Suppose your monthly take-home income is $10,000 then your monthly mortgage payment including interest, principal, insurance and taxes should not exceed $2,500 as per the norm stated above. Now you can calculate the mortgage you can afford by knowing how much you can pay every month for it. Now suppose you can afford to pay $2,000 against mortgage every month which comes to be $24,000 annually. On basis of that much annual mortgage payment your initial mortgage can be $270,000. It means you can buy a home that may cost you $337,500 in all, if you make 20% down payment.

Another way to calculate the mortgage you can afford

Normally it is recommended that one should not buy a home the value of which exceeds than double or two and a half time the total annual income of the family. Suppose the total annual income of your family including you and your spouse is $125,000 then you can afford to buy a home with $250,000 or at the most $312,500 as its total cost.

Other things to be considered

The extent of mortgage you should get: It is usually recommended not to take mortgage more than 50-80% of the total value of the house. You must make 20%down payment at least while buying a house.

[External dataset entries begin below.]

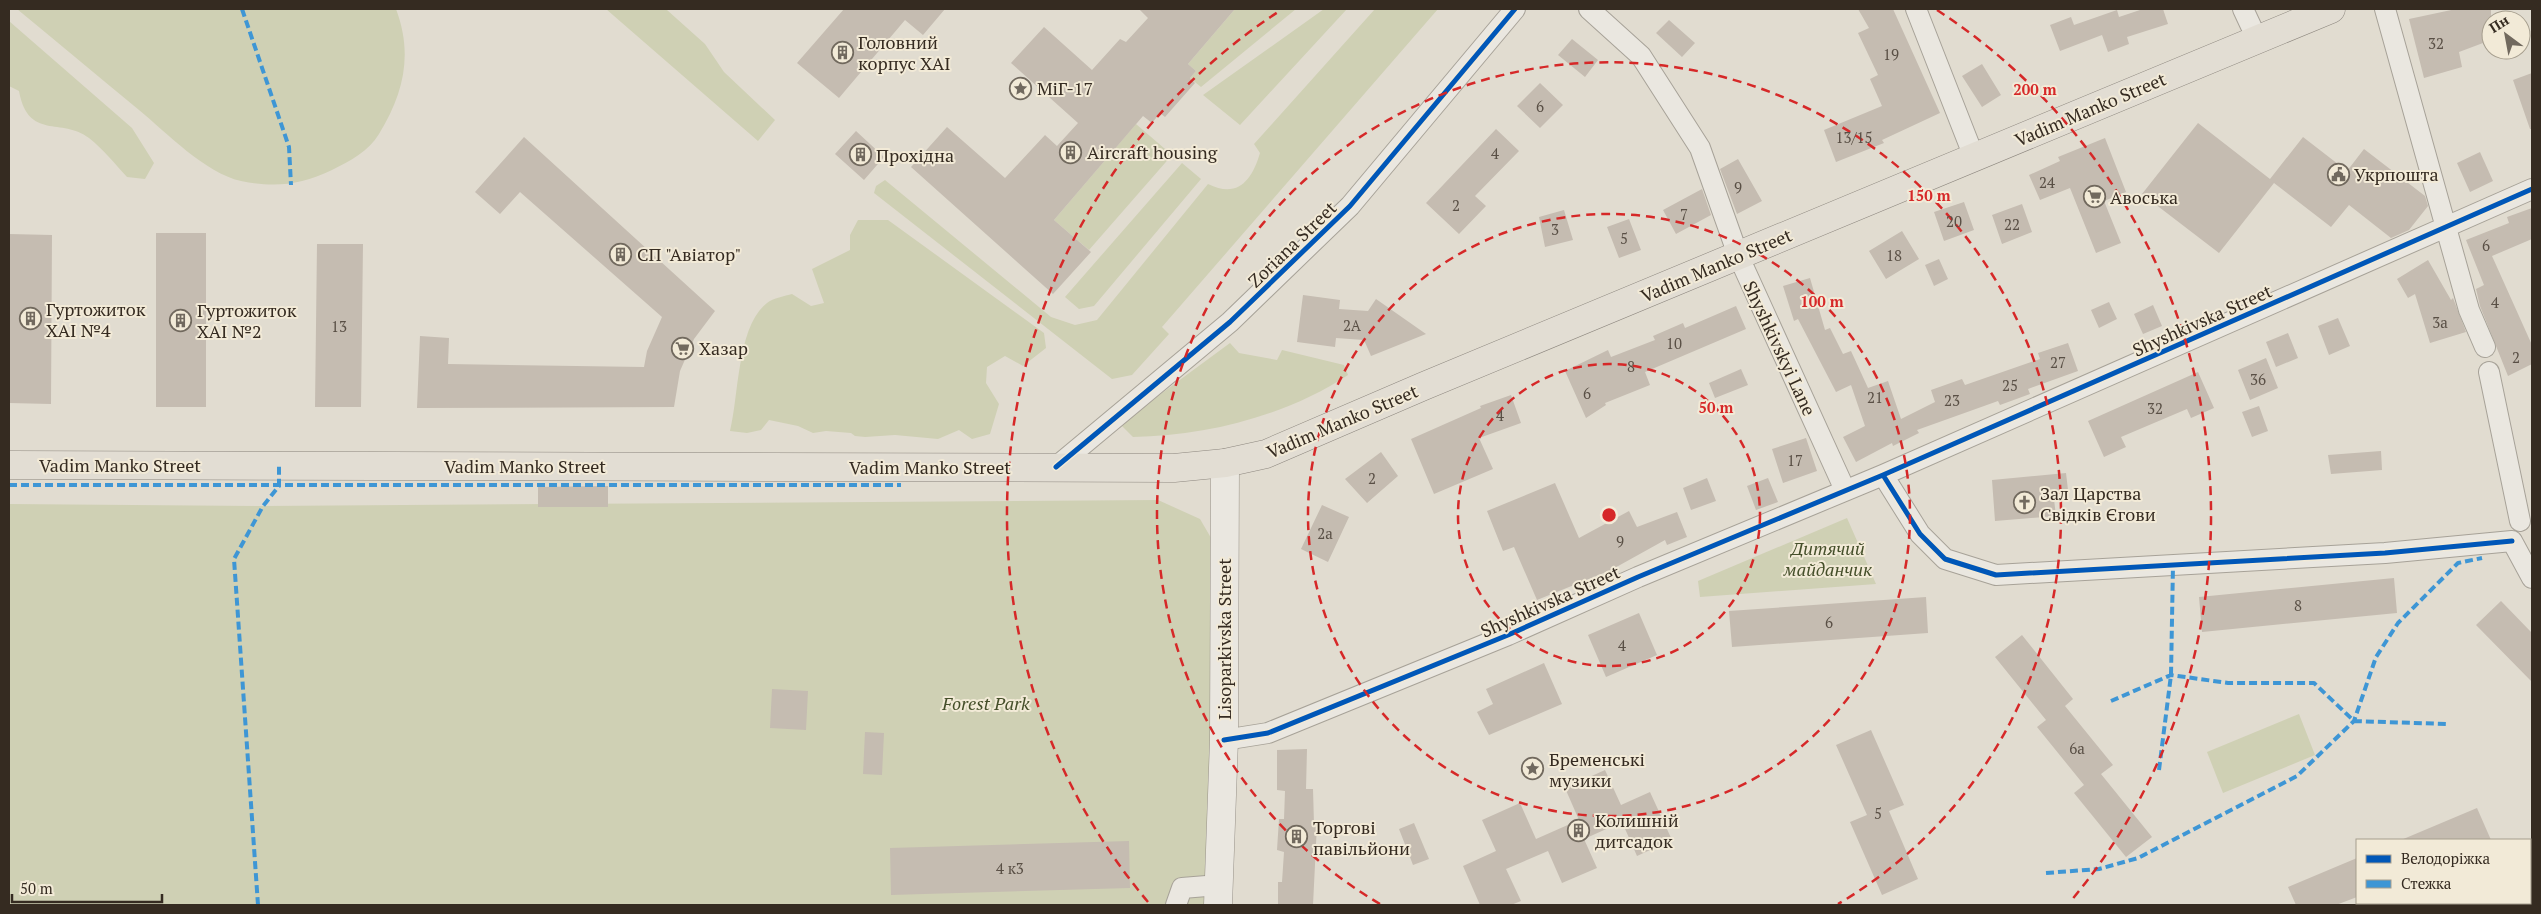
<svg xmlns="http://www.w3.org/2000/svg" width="2541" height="914" font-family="'PT Serif',serif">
	<rect width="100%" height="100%" fill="#e1dcd0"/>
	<path fill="#cfd0b4" d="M17,9H396C413,54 404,93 379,134C369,151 350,161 332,170C300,185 276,188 241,181C205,173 167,133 139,110C98,76 58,43 17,9Z
		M606,9L667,10L705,44L724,72L775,120L758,141Z
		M1235,9H1296L1201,87L1190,78L1196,71L1188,64Z
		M1324,9H1347L1240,125L1203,95Z
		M1375,9H1438L1162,327L1169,334L1132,375L1112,379L874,193L876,186L885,180L1051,317L1075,325L1097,320L1208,184C1238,199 1252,180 1260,153L1254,144Z
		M9,21L132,128L154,163L145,179L127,177C115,164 103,149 89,138C62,117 28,141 19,91L9,86Z
		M1136,124L1172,155L1089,250L1054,220Z
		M1182,163L1201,179L1094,306L1079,309L1065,297Z
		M858,220H888L1044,333L1046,348L1023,366L1005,356L987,367L986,383L999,404L990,434L972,439L959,430L938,439L895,435L865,437L855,436L851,433L826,431L813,433L798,426L769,420L761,430L747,433L730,431C739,395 737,326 767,303C773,298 785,296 792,294L811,306L824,303L812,269L850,250V235Z
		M1230,343L1239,353L1277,360L1282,350L1344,365L1348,375C1286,416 1206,436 1133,437L1120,424Z
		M1158,500L1200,519L1214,543L1210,905H9V504L263,506Z
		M1847,518L1876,584L1700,597L1698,581Z
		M2299,714L2315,755L2223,793L2207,752Z"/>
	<path fill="#c5bcb1" d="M844,9H945L923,35L905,20L839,98L797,63Z
		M1139,9H1235L1188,64L1196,71L1190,78L1195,83L1165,117L1160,113L1152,123L1143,116L1054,220L1091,252L1053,294L911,167L947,127L1005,178L1045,135L1057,146L1078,123L1011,63L1044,27L1092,70L1120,39L1126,42L1148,18Z
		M1858,9H1893L1940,113L1882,140L1884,143L1836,162L1824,130L1882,106L1870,79L1878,75L1858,33L1869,28Z
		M2143,9H2163L2168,24L2127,37L2129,44L2108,52L2102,35L2060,51L2050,25L2071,17L2074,25L2117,10L2119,17Z
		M2456,9H2491V40L2459,52L2462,67L2424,78L2409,19Z
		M1669,20L1695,43L1682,57L1656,33Z
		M1572,39L1598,60L1585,77L1558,55Z
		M1982,64L2001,95L1982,107L1962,76Z
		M2532,73V129H2530L2513,80Z
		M1540,83L1563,105L1540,128L1517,106Z
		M2198,123L2270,179L2303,137L2347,171L2364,149L2425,196L2428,206L2409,230L2391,238L2349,205L2331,227L2274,183L2219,253L2142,194Z
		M1496,129L1519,151L1475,196L1486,206L1459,234L1426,203Z
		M856,131L884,157L864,180L835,154Z
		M524,137L715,311L694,339L680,371L674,407L417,408L420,336L449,338L448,364L644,367L647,351L662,317L520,192L500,214L475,192Z
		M2105,138L2126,192L2104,201L2121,243L2096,253L2070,188L2040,200L2029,175L2060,161L2058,157Z
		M2480,152L2493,181L2470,192L2457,163Z
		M1738,159L1762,201L1737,214L1720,169Z
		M1702,189L1711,215L1676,234L1663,210Z
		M1964,202L1974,230L1944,241L1934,212Z
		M2022,204L2032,232L2002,244L1992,215Z
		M2532,208V239L2492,256L2532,345V364L2508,376L2480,306L2476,289L2484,285L2466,240L2509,223L2507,217Z
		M1564,210L1573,240L1545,247L1539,217Z
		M1629,219L1641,250L1619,258L1607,227Z
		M1902,231L1919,259L1886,279L1869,251Z
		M156,233H206V407H156Z
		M9,234L52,235L51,404L9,403Z
		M317,244H363L361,407H315Z
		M1939,259L1948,279L1934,286L1925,265Z
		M2428,260L2451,300L2453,298L2466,332L2430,343L2415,294L2408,298L2397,279Z
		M1810,278L1825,330L1830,328L1843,354L1851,351L1868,388L1888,381L1901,419L1935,402L1931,390L1962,379L1965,385L2040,359L2038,353L2068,343L2078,371L2028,389L2030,394L2000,405L1998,401L1917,430L1919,433L1893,446L1892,443L1856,462L1843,437L1865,426L1851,385L1836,392L1798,319L1794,321L1783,286Z
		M1303,295L1340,300L1339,309L1368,311L1376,299L1426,334L1371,356L1364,340L1336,338L1335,347L1297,342Z
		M2109,302L2117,319L2099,328L2091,310Z
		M2153,305L2162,326L2143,334L2134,314Z
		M1736,306L1746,329L1645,372L1650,385L1605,403L1606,405L1586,418L1565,371L1608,350L1611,357L1655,340L1653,336L1683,323L1685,328Z
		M2338,318L2350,346L2329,355L2318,326Z
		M2288,333L2298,358L2276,367L2266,342Z
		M2266,358L2278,388L2250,400L2238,370Z
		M1741,369L1748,385L1715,398L1709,383Z
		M2198,372L2214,408L2191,418L2187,409L2121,437L2126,447L2104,457L2088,421Z
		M1511,395L1521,423L1479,438L1493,469L1434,494L1411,439L1481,408L1480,406Z
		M2259,406L2268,431L2252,437L2242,412Z
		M1806,438L1817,471L1783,483L1772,449Z
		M2381,451L2382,470L2331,474L2328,455Z
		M1381,452L1398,476L1367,503L1345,479Z
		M2066,473L2068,490L2053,491L2056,516L1995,521L1992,480Z
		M1707,478L1716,501L1691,510L1683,488Z
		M1768,478L1778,502L1756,510L1747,486Z
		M1555,483L1579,538L1629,511L1637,527L1677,512L1687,537L1667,545L1665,540L1611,570L1537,600L1514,547L1503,551L1487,511Z
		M608,486V507H538V487Z
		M1322,505L1349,517L1328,562L1301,549Z
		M2394,578L2397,613L2202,632L2199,597Z
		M1926,597L1928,633L1732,647L1729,611Z
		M2501,601L2532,633V682L2476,625Z
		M1639,613L1657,655L1606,677L1588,635Z
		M2022,635L2073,699L2065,706L2113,765L2101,774L2152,837L2126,857L2074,793L2084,785L2037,727L2046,720L1995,657Z
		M1544,663L1562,704L1489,735L1477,712L1493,704L1486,689Z
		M772,689L808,691L806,730L770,728Z
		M1871,730L1904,805L1889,811L1918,879L1882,895L1850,822L1867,815L1836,745Z
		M865,732L884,733L882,775L863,774Z
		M1307,749L1306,789H1313L1314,824H1317L1313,905H1278V882H1282L1284,852L1277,850L1279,819H1284L1285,791L1277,790V750Z
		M1605,770L1621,805L1650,792L1672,840L1637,856L1622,822L1584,839L1597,868L1562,883L1548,851L1506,869L1521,901L1511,905H1480L1463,866L1496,851L1482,820L1520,803L1536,839L1579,820L1565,788Z
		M2477,808L2491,840H2401Z
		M1414,823L1429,859L1413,865L1399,829Z
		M1129,841L1130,888L891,895L890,848Z
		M2357,858V897L2336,905H2296L2288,887Z"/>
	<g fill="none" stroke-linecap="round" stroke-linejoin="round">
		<defs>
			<path id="street" d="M1589,9L1641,56L1700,148L1738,255L1845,490
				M1916,9L1974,157
				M2243,9L2257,39
				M2385,9L2469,310L2485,347
				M2489,372L2520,521
				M1056,467L1230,322L1350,206L1515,9
				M1883,475L1920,534L1945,559L1996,575L2385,553L2512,541
				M2512,541L2532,578
				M1224,740L1268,733L1508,635L1638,577L1883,475L2532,189
				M2530,853L2532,852
				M1176,905L1182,888L1219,885
				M2384,905L2391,903"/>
			<path id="secondary" d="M1218,905L1224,740L1225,463"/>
			<path id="primary" d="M9,465L1174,468L1225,463L1266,454L1424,386L2331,9"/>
		</defs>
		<use href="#street" stroke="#a7a298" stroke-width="22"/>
		<use href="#secondary" stroke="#979188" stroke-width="29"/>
		<use href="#primary" stroke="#8d877f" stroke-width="29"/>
		<use href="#street" stroke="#eae7e0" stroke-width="20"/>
		<use href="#secondary" stroke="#eae7e0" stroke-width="28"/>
		<use href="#primary" stroke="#e2ddd3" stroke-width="28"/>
		<path stroke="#3e96d5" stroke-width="4" stroke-dasharray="8 4" stroke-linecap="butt" d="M242,9L289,147L291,185
			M9,485H901
			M2111,701L2171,675L2228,683H2314L2354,721L2446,724
			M2159,770L2171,675L2173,565
			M2530,853L2532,852
			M2046,873L2099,869L2138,858L2297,776L2354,721L2376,657L2398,623L2458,563L2482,558
			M258,905L234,559L263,506L279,486V466
			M2384,905L2391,903"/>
		<defs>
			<path id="cycleway" d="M1056,467L1230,322L1350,206L1515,9
				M1883,475L1920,534L1945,559L1996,575L2385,553L2512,541
				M1224,740L1268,733L1508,635L1638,577L1883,475L2532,189"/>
		</defs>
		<use href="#cycleway" stroke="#f2ead7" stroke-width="8"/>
		<use href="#cycleway" stroke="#0057b8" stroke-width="5"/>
	</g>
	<g fill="none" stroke="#d62828" stroke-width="2.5" stroke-dasharray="9 6">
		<circle cx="1609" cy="515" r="151"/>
		<circle cx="1609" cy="515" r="301"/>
		<path d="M1380 904A452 452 0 1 1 1838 904"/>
		<path d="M1148 902A602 602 0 0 1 1281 10M1937 10A602 602 0 0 1 2070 902"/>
	</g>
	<defs>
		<symbol id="building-ring" viewBox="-11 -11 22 22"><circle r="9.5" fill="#f2ead7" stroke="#71695e" stroke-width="1.5"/><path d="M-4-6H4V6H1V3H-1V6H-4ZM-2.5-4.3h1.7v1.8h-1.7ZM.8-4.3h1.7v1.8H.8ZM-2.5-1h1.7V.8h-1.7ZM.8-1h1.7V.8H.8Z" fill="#71695e"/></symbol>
		<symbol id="sight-ring" viewBox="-11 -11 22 22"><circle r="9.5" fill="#f2ead7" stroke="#71695e" stroke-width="1.5"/><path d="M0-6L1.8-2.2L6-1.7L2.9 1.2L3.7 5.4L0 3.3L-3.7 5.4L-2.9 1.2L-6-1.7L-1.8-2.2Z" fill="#71695e"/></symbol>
		<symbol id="civic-ring" viewBox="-11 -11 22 22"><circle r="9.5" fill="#f2ead7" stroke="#71695e" stroke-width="1.5"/><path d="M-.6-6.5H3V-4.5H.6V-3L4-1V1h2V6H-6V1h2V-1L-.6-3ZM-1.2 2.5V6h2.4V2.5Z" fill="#71695e"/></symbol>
		<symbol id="supermarket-ring" viewBox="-11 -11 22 22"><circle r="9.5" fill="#f2ead7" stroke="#71695e" stroke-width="1.5"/><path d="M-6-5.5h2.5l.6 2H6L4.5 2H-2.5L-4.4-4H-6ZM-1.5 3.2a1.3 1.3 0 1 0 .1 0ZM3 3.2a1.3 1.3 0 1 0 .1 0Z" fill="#71695e"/></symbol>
		<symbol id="church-ring" viewBox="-11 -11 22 22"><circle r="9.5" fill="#f2ead7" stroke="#71695e" stroke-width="1.5"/><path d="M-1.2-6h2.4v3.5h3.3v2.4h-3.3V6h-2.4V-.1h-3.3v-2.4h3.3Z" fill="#71695e"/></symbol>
	</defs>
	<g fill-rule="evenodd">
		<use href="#building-ring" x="830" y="40" width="25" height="25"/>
		<use href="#sight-ring" x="1008" y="76" width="25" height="25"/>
		<use href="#building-ring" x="1058" y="140" width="25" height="25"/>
		<use href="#building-ring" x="848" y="142" width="25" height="25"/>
		<use href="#civic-ring" x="2326" y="162" width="25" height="25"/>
		<use href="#supermarket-ring" x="2082" y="184" width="25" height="25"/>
		<use href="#building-ring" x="608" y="242" width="25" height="25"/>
		<use href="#building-ring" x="18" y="306" width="25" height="25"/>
		<use href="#building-ring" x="168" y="308" width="25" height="25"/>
		<use href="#supermarket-ring" x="670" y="336" width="25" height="25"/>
		<use href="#church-ring" x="2012" y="490" width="25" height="25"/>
		<use href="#sight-ring" x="1520" y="756" width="25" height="25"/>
		<use href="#building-ring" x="1566" y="818" width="25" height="25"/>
		<use href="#building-ring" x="1284" y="824" width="25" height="25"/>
	</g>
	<g text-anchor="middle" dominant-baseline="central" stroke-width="4" stroke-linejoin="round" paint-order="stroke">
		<g font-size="15" fill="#594f45">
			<text x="2436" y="43">32</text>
			<text x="1891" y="54">19</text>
			<text x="1540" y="106">6</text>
			<text x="1854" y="137">13/15</text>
			<text x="1495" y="153">4</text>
			<text x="2047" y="182">24</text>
			<text x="1738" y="187">9</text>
			<text x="1456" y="205">2</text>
			<text x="1684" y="214">7</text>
			<text x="1954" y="221">20</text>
			<text x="2012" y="224">22</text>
			<text x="1555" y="229">3</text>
			<text x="1624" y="238">5</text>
			<text x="2486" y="245">6</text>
			<text x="1894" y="255">18</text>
			<text x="2495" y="302">4</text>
			<text x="2440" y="322">3а</text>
			<text x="1352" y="325">2A</text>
			<text x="339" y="326">13</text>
			<text x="1674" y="343">10</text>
			<text x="2516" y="357">2</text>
			<text x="2058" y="362">27</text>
			<text x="1631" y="366">8</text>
			<text x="2258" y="379">36</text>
			<text x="2010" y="385">25</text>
			<text x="1587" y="393">6</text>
			<text x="1875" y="397">21</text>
			<text x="1952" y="400">23</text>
			<text x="2155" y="408">32</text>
			<text x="1500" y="415">4</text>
			<text x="1795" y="460">17</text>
			<text x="1372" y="478">2</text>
			<text x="1325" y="533">2а</text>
			<text x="1620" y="541">9</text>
			<text x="2298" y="605">8</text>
			<text x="1829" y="622">6</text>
			<text x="1622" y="645">4</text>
			<text x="2077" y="748">6а</text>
			<text x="1878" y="813">5</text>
			<text x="1010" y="868">4 к3</text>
		</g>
		<g font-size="18" fill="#352b21" stroke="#f2ead7" text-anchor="start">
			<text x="858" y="42">Головний<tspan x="858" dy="21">корпус ХАІ</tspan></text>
			<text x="1037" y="88">МіГ-17</text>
			<text x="1087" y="152">Aircraft housing</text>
			<text x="876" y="155">Прохідна</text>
			<text x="2354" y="174">Укрпошта</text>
			<text x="2110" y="197">Авоська</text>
			<text x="637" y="254">СП "Авіатор"</text>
			<text x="46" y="309">Гуртожиток<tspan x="46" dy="21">ХАІ №4</tspan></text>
			<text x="197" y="310">Гуртожиток<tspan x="197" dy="21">ХАІ №2</tspan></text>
			<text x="699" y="348">Хазар</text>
			<text x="2040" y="493">Зал Царства<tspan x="2040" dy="21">Свідків Єгови</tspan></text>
			<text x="1549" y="759">Бременські<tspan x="1549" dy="21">музики</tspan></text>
			<text x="1595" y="820">Колишній<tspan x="1595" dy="21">дитсадок</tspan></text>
			<text x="1313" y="827">Торгові<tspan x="1313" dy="21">павільйони</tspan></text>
		</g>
		<g font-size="18" fill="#352b21" stroke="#f2ead7">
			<text transform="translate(2090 109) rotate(-23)">Vadim Manko Street</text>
			<text transform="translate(1292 244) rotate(-44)">Zoriana Street</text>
			<text transform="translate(1716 265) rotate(-23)">Vadim Manko Street</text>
			<text transform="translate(2202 320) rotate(-24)">Shyshkivska Street</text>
			<text transform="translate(1780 348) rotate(65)">Shyshkivskyi Lane</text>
			<text transform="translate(1342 421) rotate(-23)">Vadim Manko Street</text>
			<text x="120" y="465">Vadim Manko Street</text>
			<text x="525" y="466">Vadim Manko Street</text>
			<text x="930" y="467">Vadim Manko Street</text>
			<text transform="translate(1550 601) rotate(-24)">Shyshkivska Street</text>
			<text transform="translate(1224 639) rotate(-90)">Lisoparkivska Street</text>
		</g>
		<g font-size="18" font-style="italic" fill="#454f2a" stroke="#f2ead7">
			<text x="1828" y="548">Дитячий<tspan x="1828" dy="21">майданчик</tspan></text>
			<text x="986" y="703">Forest Park</text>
		</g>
	</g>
	<circle cx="1609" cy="515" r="8" fill="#d62828" stroke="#f2ead7" stroke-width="2.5"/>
	<g font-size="15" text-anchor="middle" font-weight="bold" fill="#d62828" stroke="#f2ead7" stroke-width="4" stroke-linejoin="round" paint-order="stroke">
		<text x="2035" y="95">200 m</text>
		<text x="1929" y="201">150 m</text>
		<text x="1822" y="307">100 m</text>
		<text x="1716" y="413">50 m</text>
	</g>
	<rect width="2541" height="914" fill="none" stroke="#352b21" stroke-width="20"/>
	<rect x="2356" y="839" width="175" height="65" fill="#f2ead7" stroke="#a69e8e"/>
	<rect x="2366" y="855" width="25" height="8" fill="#0057b8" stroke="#a69e8e"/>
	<text x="2401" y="864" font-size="15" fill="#352b21">Велодоріжка</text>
	<rect x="2366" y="880" width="25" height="8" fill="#3e96d5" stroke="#a69e8e"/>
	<text x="2401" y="889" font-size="15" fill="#352b21">Стежка</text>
	<g transform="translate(2506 35) rotate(328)"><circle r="24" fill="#f2ead7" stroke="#a69e8e"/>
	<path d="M0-4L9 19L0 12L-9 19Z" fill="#71695e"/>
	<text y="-8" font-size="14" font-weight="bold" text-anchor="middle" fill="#352b21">Пн</text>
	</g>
	<path d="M12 894v8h150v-8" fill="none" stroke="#352b21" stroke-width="2.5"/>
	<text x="20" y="894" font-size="15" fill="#352b21" stroke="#f2ead7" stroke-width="4" paint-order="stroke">50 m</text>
</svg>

Duration of the mortgage: You should take a fixed rate mortgage for 15 years but try to pay it out as soon as possible. In fact 15 years is a very reasonable term in which usually the mortgage is paid out easily. But you should never retire with a mortgage. You have to be mortgage –free before retirement even if you have to make some extra payment for it.

Thus by following the tips provided in this write-up you can easily choose a mortgage you can afford. Though it may not be the home of your dreams but always try not to buy a mortgage which you cannot afford.